Boston’s North End Pizza Bakery
As far as I know, there’s no official Boston-style pizza, and Boston itself is hardly a mecca for pizza, with college students looking for a place that delivers at 3am as one of their main criteria. So what’s with all the “Boston” pizza places? Who knows, but Boston’s North End Pizza is a reliable place to get a “slice”—one that’s bigger than some whole pizzas I’ve had (and the same price). I like being able to pick my slice from the glass display case and the “Big Red” is one of many appealing options. It’s a combination of spinach, tomato, mushroom and garlic, the pungent aroma of which precedes even the first bite of pizza. The slices are huge and floppy, ideal for folding in half, which protects the roof of your mouth from being burned off by bubbling cheese grease.
Antonio’s New York Pizzeria
The last time I ate so much cheese in a day was when I discovered string cheese as a kid. But before I can put an end to the pizza roundup, a friend drags me to Antonio’s, with the enticing lure of “it smells like ass if ass smelled like foot,” but she says it’s got the best NY-style pizzas on the island (assuming the ass-foot smell refers to the restaurant, not the pizza themselves). It’s true that Antonio’s doesn’t exactly greet you with the wafting smell of dough in an oven, but this doesn’t take away from the New York/big city pizza joint vibe. The atmosphere is complete with the arcade games in the corner, a gruff server in the front and red-and-white checkered paper under our pizza.
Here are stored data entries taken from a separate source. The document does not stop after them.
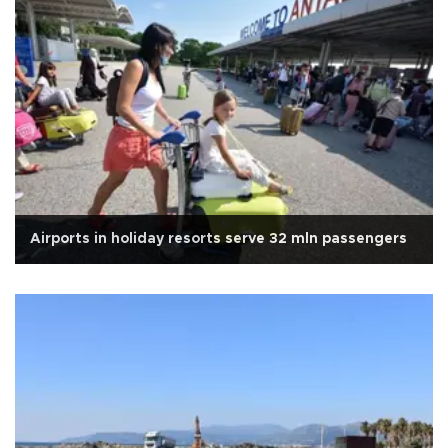
Airports in holiday resorts serve 32 mln passengers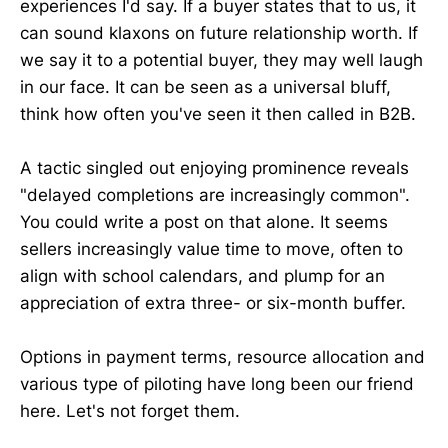
experiences I'd say. If a buyer states that to us, it
can sound klaxons on future relationship worth. If
we say it to a potential buyer, they may well laugh
in our face. It can be seen as a universal bluff,
think how often you've seen it then called in B2B.
A tactic singled out enjoying prominence reveals
"delayed completions are increasingly common".
You could write a post on that alone. It seems
sellers increasingly value time to move, often to
align with school calendars, and plump for an
appreciation of extra three- or six-month buffer.
Options in payment terms, resource allocation and
various type of piloting have long been our friend
here. Let's not forget them.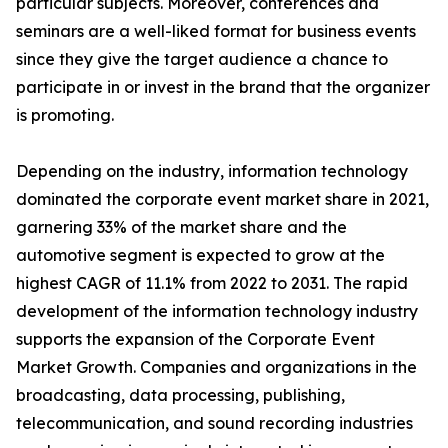
particular subjects. Moreover, conferences and
seminars are a well-liked format for business events
since they give the target audience a chance to
participate in or invest in the brand that the organizer
is promoting.
Depending on the industry, information technology
dominated the corporate event market share in 2021,
garnering 33% of the market share and the
automotive segment is expected to grow at the
highest CAGR of 11.1% from 2022 to 2031. The rapid
development of the information technology industry
supports the expansion of the Corporate Event
Market Growth. Companies and organizations in the
broadcasting, data processing, publishing,
telecommunication, and sound recording industries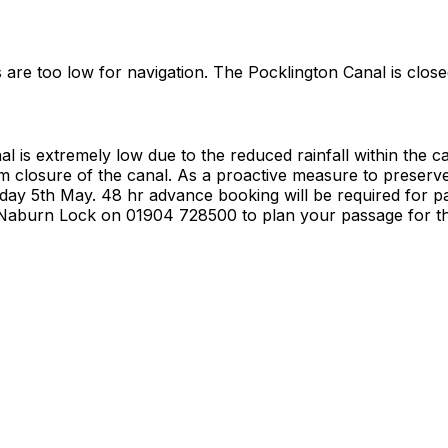
s are too low for navigation. The Pocklington Canal is close
l is extremely low due to the reduced rainfall within the 
erm closure of the canal. As a proactive measure to preser
day 5th May. 48 hr advance booking will be required for pa
t Naburn Lock on 01904 728500 to plan your passage for th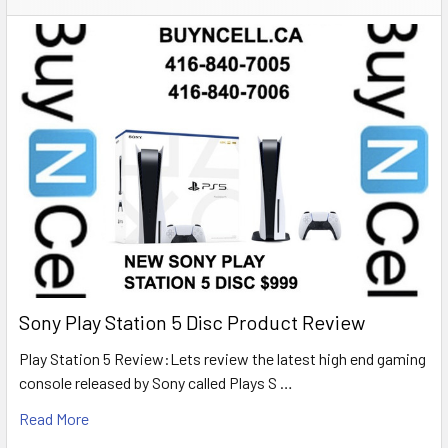
Sony Play Station 5 Disc Product Review
Play Station 5 Review:Lets review the latest high end gaming
console released by Sony called Plays S …
Read More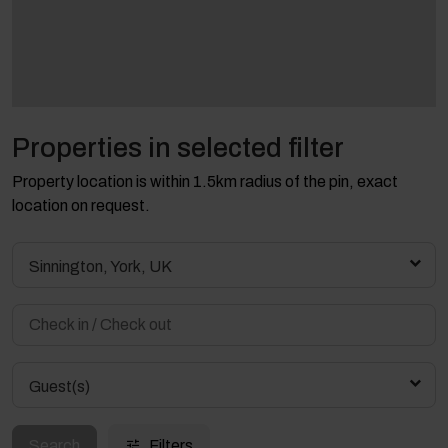
Properties in selected filter
Property location is within 1.5km radius of the pin, exact
location on request.
Sinnington, York, UK
Guest(s)
Search
Filters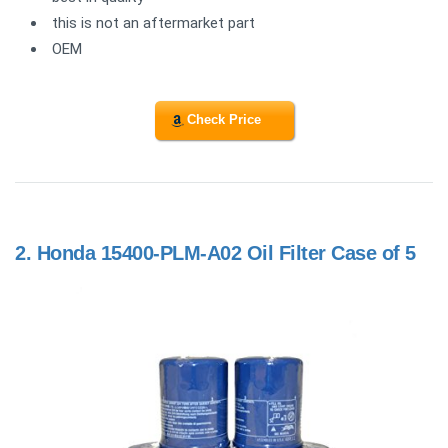
this is not an aftermarket part
OEM
Check Price
2.
Honda 15400-PLM-A02 Oil Filter Case of 5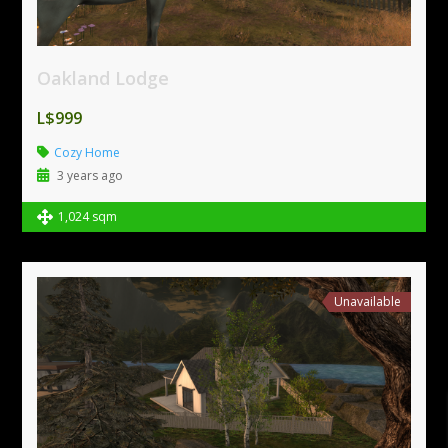
Oakland Lodge
L$999
Cozy Home
3 years ago
1,024 sqm
Unavailable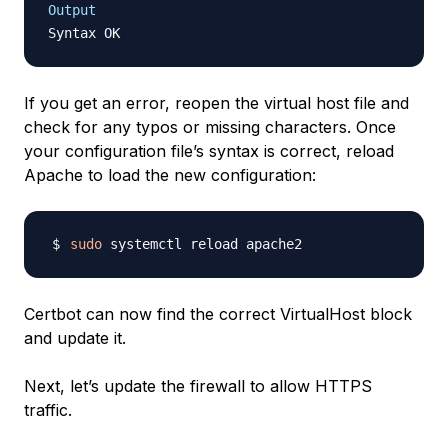
Output
If you get an error, reopen the virtual host file and
check for any typos or missing characters. Once
your configuration file’s syntax is correct, reload
Apache to load the new configuration:
sudo
Certbot can now find the correct VirtualHost block
and update it.
Next, let’s update the firewall to allow HTTPS
traffic.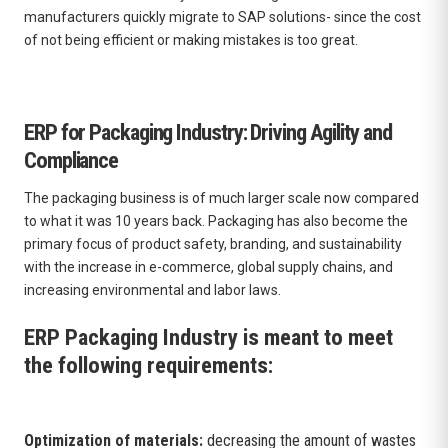
manufacturers quickly migrate to SAP solutions- since the cost
of not being efficient or making mistakes is too great.
ERP for Packaging Industry: Driving Agility and
Compliance
The packaging business is of much larger scale now compared
to what it was 10 years back. Packaging has also become the
primary focus of product safety, branding, and sustainability
with the increase in e-commerce, global supply chains, and
increasing environmental and labor laws.
ERP Packaging Industry is meant to meet
the following requirements:
Optimization of materials:
decreasing the amount of wastes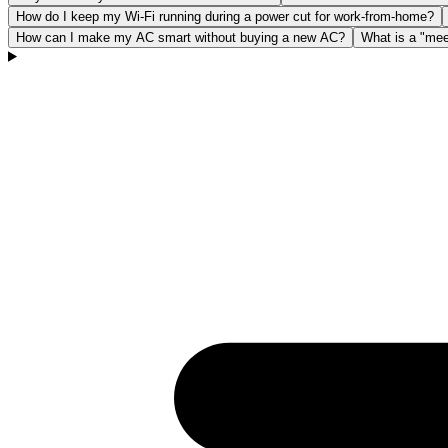
How do I keep my Wi-Fi running during a power cut for work-from-home?
How can I make my AC smart without buying a new AC?
What is a "mee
As for the pizza upskirt, it’s mighty fine. The sturdy crust is lightly charred on the bottom, taken to a darker color than most pizza places in Honolulu would dare. The tomato sauce is brightly acidic and the cheese salty and bubbling brown. The three basic components: cheese, sauce and crust are a far cry from my hoity-toity California pizza ideal, but I’m developing an affinity for this representative from the other coast. Antonio’s may not have New York’s famous tap water and coal-burning ovens, long rumoured to be what makes New York pizza good, but Antonio’s does fine without.